**Texte fourni**
Arrivée en 2017 à la tête de la direction juridique Fnac Darty, Nathalie Dubois s’est attelée à la délicate tâche de devoir fusionner deux directions juridiques, jusqu’alors séparées, mais aussi deux cultures juridiques d’entreprise. Un défi qui n’était pas de nature à rebuter une juriste animée par la soif d’apprendre et d’évoluer.

«Je n’ai jamais considéré que j’étais arrivée au bout de mon chemin », estime Nathalie Dubois, qui dans sa carrière professionnelle, cherche toujours à se dépasser. Cette propension au mouvement lui vient peut-être de ses jeunes années, très mobiles. Née à Bayonne, elle vit avec ses parents successivement à Montargis, puis à Cagnes-sur- Mer, avant de partir en Guadeloupe, où elle passe son adolescence. Son père, courtier en assurances, assez sévère, rêve pour sa fille d’une carrière de conseiller juridique. Mais il la pousse à faire d’abord un baccalauréat scientifique. Il décède l’année de son bac et Nathalie Dubois part à la faculté de droit à Bordeaux, suivant la voie qu’il avait choisie pour elle.

**Lignes de l'exercice**
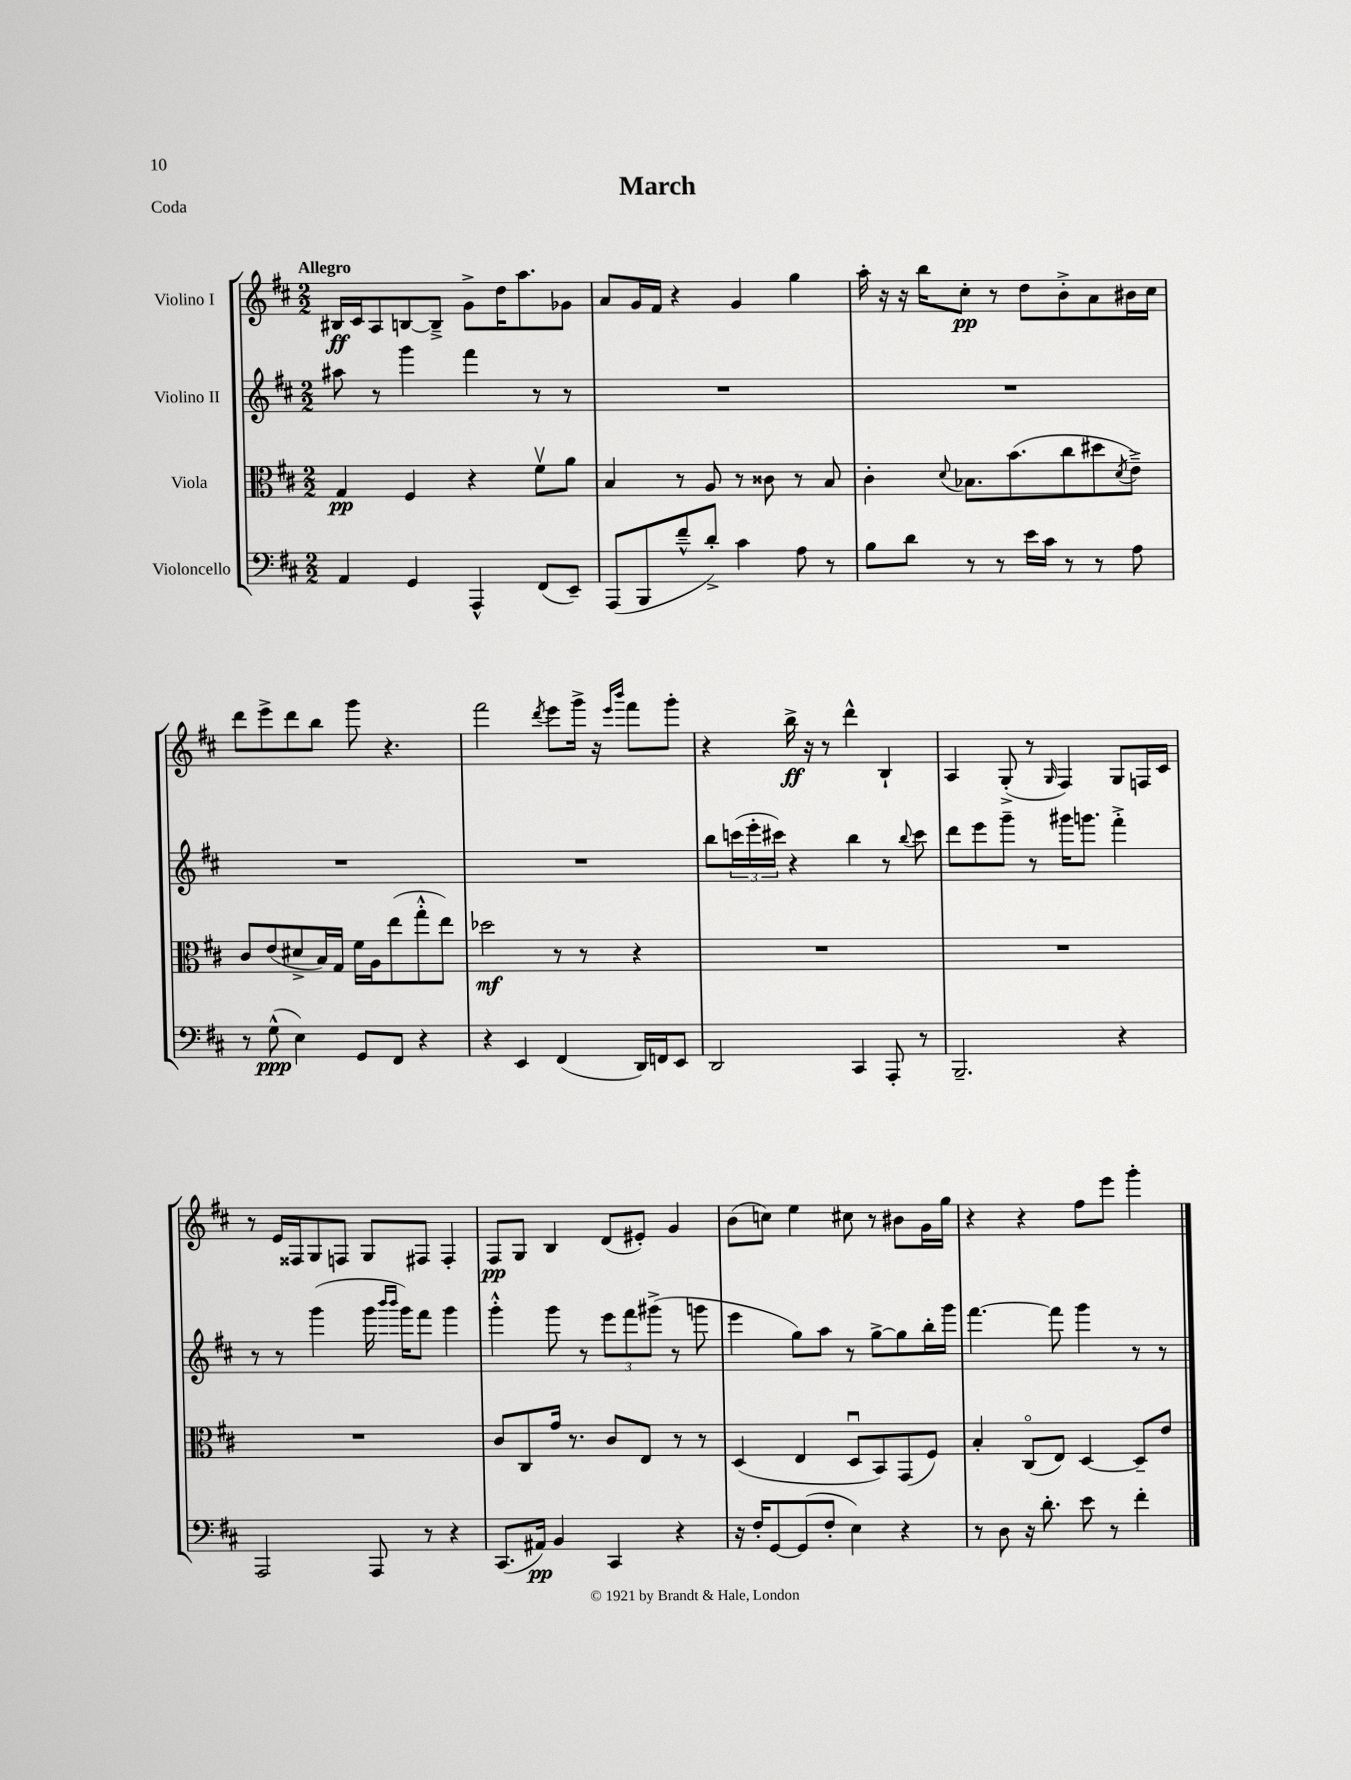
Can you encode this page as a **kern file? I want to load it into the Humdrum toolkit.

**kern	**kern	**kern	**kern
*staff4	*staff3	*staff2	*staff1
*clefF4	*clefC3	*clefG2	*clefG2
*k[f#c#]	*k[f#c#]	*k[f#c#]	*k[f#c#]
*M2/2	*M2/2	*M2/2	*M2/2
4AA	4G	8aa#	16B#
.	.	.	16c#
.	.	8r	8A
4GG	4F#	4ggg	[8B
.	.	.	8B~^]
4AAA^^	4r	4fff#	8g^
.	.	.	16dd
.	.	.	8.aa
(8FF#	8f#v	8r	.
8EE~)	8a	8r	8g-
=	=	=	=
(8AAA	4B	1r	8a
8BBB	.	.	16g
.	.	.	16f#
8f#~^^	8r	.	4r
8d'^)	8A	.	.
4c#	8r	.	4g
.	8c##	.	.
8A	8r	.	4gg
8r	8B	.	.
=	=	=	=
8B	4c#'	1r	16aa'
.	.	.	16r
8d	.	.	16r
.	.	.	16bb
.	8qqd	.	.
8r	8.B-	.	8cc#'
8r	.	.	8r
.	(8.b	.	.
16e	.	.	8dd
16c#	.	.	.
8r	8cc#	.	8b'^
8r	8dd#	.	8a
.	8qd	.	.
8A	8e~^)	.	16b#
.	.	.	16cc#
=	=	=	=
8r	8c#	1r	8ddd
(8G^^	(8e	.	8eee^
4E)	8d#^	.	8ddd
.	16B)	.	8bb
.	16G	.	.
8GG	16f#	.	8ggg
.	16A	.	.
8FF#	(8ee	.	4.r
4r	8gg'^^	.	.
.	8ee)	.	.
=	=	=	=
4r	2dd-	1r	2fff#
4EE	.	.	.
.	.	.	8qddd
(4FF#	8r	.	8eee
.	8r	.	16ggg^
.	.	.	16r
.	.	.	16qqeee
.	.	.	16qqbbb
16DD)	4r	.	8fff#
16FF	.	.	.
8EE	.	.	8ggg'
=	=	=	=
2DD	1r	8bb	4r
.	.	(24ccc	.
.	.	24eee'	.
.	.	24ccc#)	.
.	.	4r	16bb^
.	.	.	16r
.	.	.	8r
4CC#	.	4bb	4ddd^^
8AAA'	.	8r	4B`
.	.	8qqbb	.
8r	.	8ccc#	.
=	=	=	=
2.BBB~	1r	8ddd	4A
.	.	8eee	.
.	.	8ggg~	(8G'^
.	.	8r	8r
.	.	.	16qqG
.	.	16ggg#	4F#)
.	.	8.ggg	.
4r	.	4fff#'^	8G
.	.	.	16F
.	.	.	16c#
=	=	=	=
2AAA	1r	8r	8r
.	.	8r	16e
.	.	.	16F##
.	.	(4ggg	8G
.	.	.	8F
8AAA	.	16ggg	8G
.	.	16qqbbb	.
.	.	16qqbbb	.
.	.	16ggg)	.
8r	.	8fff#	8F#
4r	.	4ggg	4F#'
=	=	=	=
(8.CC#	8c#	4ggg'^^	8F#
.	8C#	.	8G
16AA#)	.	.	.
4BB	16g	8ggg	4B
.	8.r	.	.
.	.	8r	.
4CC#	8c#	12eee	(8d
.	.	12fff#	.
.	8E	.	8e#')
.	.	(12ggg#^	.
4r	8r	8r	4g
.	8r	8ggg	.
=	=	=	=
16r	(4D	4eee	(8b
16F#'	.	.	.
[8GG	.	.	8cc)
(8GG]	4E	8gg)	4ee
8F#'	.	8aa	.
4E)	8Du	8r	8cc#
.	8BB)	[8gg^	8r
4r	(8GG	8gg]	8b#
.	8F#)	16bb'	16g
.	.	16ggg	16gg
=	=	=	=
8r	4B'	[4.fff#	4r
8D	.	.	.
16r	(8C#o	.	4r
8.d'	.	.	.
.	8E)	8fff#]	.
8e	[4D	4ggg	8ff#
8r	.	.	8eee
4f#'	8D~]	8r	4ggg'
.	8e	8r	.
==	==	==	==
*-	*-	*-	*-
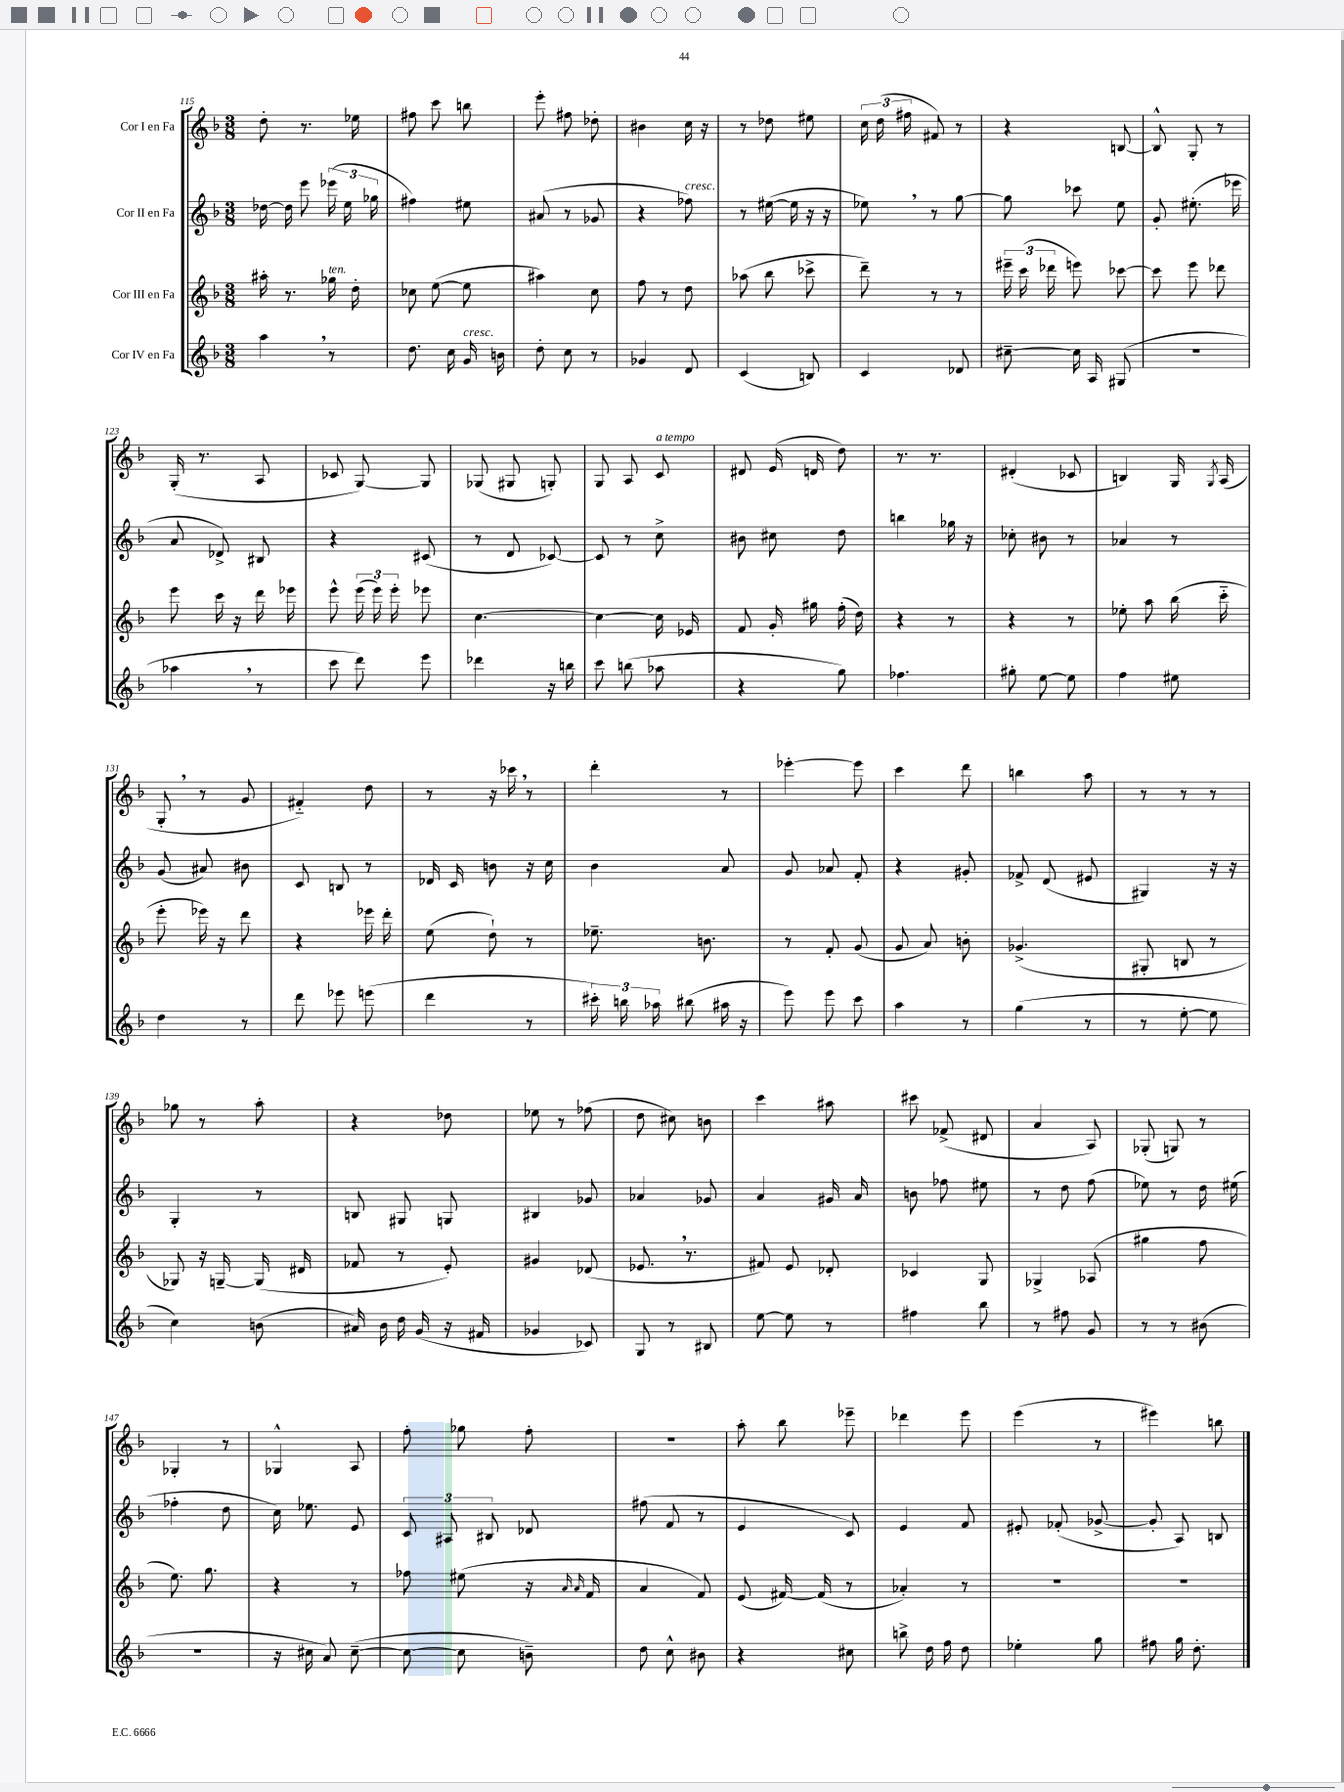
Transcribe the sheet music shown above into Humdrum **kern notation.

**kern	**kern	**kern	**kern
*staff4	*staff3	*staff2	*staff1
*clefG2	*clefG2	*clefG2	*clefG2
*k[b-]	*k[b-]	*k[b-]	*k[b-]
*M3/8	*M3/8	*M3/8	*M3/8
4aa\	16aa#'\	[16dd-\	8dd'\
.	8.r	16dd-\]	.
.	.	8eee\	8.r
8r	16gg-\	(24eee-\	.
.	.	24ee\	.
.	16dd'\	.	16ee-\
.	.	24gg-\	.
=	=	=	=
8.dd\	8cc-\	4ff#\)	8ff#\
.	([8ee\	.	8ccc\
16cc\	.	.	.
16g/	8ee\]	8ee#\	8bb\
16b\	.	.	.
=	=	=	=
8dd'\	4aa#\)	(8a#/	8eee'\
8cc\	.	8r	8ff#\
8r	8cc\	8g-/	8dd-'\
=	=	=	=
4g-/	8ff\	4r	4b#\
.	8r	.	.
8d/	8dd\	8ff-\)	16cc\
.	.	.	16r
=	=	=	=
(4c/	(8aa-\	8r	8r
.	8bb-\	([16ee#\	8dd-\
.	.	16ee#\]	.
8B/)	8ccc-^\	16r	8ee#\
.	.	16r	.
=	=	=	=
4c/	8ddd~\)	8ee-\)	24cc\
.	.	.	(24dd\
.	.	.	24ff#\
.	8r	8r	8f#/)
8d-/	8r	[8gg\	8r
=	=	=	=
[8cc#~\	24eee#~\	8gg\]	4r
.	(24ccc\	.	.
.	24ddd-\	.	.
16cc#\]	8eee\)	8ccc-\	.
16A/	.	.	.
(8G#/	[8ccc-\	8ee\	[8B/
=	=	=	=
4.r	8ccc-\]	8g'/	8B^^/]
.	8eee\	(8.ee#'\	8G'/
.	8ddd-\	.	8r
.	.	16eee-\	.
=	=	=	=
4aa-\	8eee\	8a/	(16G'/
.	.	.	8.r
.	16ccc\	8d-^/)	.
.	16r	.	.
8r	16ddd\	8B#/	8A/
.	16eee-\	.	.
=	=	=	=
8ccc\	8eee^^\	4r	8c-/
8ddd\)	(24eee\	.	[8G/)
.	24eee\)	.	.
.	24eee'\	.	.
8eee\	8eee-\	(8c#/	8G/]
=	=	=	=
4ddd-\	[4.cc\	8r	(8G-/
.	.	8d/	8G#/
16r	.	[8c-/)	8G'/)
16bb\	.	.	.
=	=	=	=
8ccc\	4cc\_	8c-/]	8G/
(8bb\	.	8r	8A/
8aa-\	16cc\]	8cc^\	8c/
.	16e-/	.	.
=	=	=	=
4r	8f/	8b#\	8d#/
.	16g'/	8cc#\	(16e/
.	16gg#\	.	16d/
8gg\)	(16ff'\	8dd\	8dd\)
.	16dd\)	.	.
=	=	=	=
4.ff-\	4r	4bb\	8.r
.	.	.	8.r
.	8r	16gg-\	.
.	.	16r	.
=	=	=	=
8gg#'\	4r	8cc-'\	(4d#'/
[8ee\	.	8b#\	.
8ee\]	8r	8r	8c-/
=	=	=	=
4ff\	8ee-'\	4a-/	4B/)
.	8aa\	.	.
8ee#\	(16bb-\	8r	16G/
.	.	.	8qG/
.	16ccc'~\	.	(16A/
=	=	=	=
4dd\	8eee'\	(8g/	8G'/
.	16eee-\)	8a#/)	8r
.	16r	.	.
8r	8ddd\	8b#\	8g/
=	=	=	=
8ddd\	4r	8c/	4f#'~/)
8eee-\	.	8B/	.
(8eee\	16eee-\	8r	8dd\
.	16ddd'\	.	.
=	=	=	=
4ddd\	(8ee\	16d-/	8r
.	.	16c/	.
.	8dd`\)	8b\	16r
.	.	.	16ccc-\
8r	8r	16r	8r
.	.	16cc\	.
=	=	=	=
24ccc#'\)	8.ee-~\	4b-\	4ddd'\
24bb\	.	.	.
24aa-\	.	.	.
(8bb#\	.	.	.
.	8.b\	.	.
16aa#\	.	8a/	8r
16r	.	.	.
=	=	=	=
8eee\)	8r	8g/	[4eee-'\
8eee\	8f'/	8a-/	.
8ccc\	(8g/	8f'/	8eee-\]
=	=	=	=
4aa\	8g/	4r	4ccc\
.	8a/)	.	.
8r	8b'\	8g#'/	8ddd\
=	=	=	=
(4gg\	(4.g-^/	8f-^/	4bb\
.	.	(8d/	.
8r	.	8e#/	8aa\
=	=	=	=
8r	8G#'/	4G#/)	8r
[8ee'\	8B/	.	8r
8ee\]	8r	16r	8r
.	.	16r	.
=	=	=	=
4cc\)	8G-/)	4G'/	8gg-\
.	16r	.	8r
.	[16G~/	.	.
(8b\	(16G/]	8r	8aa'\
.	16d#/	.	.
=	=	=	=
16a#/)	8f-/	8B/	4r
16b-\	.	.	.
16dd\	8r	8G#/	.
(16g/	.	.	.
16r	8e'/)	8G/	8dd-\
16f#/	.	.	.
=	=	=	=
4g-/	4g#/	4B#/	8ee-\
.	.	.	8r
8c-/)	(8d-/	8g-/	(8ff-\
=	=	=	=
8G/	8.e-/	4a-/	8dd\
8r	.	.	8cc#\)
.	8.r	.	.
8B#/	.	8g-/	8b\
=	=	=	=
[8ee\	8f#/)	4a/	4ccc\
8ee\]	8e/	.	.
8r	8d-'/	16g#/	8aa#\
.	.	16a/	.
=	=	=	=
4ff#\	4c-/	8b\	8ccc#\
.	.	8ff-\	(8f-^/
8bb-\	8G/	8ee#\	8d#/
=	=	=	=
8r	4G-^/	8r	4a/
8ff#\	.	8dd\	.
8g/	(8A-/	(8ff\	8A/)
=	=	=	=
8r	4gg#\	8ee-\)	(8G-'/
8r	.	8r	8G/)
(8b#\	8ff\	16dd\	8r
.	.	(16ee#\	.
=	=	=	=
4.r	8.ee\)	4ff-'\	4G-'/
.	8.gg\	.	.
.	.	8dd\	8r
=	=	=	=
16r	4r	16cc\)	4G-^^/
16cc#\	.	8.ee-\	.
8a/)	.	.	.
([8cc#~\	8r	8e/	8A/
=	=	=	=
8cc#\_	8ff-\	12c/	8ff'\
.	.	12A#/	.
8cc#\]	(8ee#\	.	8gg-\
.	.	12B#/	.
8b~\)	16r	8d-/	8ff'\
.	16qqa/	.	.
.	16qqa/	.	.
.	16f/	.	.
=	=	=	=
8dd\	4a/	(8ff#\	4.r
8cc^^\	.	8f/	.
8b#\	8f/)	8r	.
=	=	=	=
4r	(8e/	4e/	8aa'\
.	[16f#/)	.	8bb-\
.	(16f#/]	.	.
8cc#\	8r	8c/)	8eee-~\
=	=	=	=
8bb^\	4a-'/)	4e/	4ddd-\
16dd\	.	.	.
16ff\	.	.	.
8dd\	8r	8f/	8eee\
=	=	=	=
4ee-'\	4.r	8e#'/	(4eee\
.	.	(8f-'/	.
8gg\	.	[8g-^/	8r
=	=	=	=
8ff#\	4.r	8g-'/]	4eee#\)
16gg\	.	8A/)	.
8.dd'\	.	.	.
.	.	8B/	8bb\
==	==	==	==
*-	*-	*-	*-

**Tâches à réaliser**
1. Recopiez à l'identique le portrait de Nathalie Dubois, du premier au dernier mot.
2. Reproduisez à l'identique la portion des lignes qui va de leur début jusqu'à la ligne contenant « Transcribe the sheet », celle-ci comprise. N'incluez pas les images dans votre réponse.
Le portrait de Nathalie Dubois et les lignes proviennent de sources différentes.

**Résultats par tâche**
1.
Arrivée en 2017 à la tête de la direction juridique Fnac Darty, Nathalie Dubois s’est attelée à la délicate tâche de devoir fusionner deux directions juridiques, jusqu’alors séparées, mais aussi deux cultures juridiques d’entreprise. Un défi qui n’était pas de nature à rebuter une juriste animée par la soif d’apprendre et d’évoluer.

«Je n’ai jamais considéré que j’étais arrivée au bout de mon chemin », estime Nathalie Dubois, qui dans sa carrière professionnelle, cherche toujours à se dépasser. Cette propension au mouvement lui vient peut-être de ses jeunes années, très mobiles. Née à Bayonne, elle vit avec ses parents successivement à Montargis, puis à Cagnes-sur- Mer, avant de partir en Guadeloupe, où elle passe son adolescence. Son père, courtier en assurances, assez sévère, rêve pour sa fille d’une carrière de conseiller juridique. Mais il la pousse à faire d’abord un baccalauréat scientifique. Il décède l’année de son bac et Nathalie Dubois part à la faculté de droit à Bordeaux, suivant la voie qu’il avait choisie pour elle.

2.
Can you encode this page as a **kern file? I want to load it into the Humdrum toolkit.

**kern	**kern	**kern	**kern
*staff4	*staff3	*staff2	*staff1
*clefF4	*clefC3	*clefG2	*clefG2
*k[f#c#]	*k[f#c#]	*k[f#c#]	*k[f#c#]
*M2/2	*M2/2	*M2/2	*M2/2
4AA	4G	8aa#	16B#
.	.	.	16c#
.	.	8r	8A
4GG	4F#	4ggg	[8B
.	.	.	8B~^]
4AAA^^	4r	4fff#	8g^
.	.	.	16dd
.	.	.	8.aa
(8FF#	8f#v	8r	.
8EE~)	8a	8r	8g-
=	=	=	=
(8AAA	4B	1r	8a
8BBB	.	.	16g
.	.	.	16f#
8f#~^^	8r	.	4r
8d'^)	8A	.	.
4c#	8r	.	4g
.	8c##	.	.
8A	8r	.	4gg
8r	8B	.	.
=	=	=	=
8B	4c#'	1r	16aa'
.	.	.	16r
8d	.	.	16r
.	.	.	16bb
.	8qqd	.	.
8r	8.B-	.	8cc#'
8r	.	.	8r
.	(8.b	.	.
16e	.	.	8dd
16c#	.	.	.
8r	8cc#	.	8b'^
8r	8dd#	.	8a
.	8qd	.	.
8A	8e~^)	.	16b#
.	.	.	16cc#
=	=	=	=
8r	8c#	1r	8ddd
(8G^^	(8e	.	8eee^
4E)	8d#^	.	8ddd
.	16B)	.	8bb
.	16G	.	.
8GG	16f#	.	8ggg
.	16A	.	.
8FF#	(8ee	.	4.r
4r	8gg'^^	.	.
.	8ee)	.	.
=	=	=	=
4r	2dd-	1r	2fff#
4EE	.	.	.
.	.	.	8qddd
(4FF#	8r	.	8eee
.	8r	.	16ggg^
.	.	.	16r
.	.	.	16qqeee
.	.	.	16qqbbb
16DD)	4r	.	8fff#
16FF	.	.	.
8EE	.	.	8ggg'
=	=	=	=
2DD	1r	8bb	4r
.	.	(24ccc	.
.	.	24eee'	.
.	.	24ccc#)	.
.	.	4r	16bb^
.	.	.	16r
.	.	.	8r
4CC#	.	4bb	4ddd^^
8AAA'	.	8r	4B`
.	.	8qqbb	.
8r	.	8ccc#	.
=	=	=	=
2.BBB~	1r	8ddd	4A
.	.	8eee	.
.	.	8ggg~	(8G'^
.	.	8r	8r
.	.	.	16qqG
.	.	16ggg#	4F#)
.	.	8.ggg	.
4r	.	4fff#'^	8G
.	.	.	16F
.	.	.	16c#
=	=	=	=
2AAA	1r	8r	8r
.	.	8r	16e
.	.	.	16F##
.	.	(4ggg	8G
.	.	.	8F
8AAA	.	16ggg	8G
.	.	16qqbbb	.
.	.	16qqbbb	.
.	.	16ggg)	.
8r	.	8fff#	8F#
4r	.	4ggg	4F#'
=	=	=	=
(8.CC#	8c#	4ggg'^^	8F#
.	8C#	.	8G
16AA#)	.	.	.
4BB	16g	8ggg	4B
.	8.r	.	.
.	.	8r	.
4CC#	8c#	12eee	(8d
.	.	12fff#	.
.	8E	.	8e#')
.	.	(12ggg#^	.
4r	8r	8r	4g
.	8r	8ggg	.
=	=	=	=
16r	(4D	4eee	(8b
16F#'	.	.	.
[8GG	.	.	8cc)
(8GG]	4E	8gg)	4ee
8F#'	.	8aa	.
4E)	8Du	8r	8cc#
.	8BB)	[8gg^	8r
4r	(8GG	8gg]	8b#
.	8F#)	16bb'	16g
.	.	16ggg	16gg
=	=	=	=
8r	4B'	[4.fff#	4r
8D	.	.	.
16r	(8C#o	.	4r
8.d'	.	.	.
.	8E)	8fff#]	.
8e	[4D	4ggg	8ff#
8r	.	.	8eee
4f#'	8D~]	8r	4ggg'
.	8e	8r	.
==	==	==	==
*-	*-	*-	*-
Transcribe the sheet music shown above into Humdrum **kern notation.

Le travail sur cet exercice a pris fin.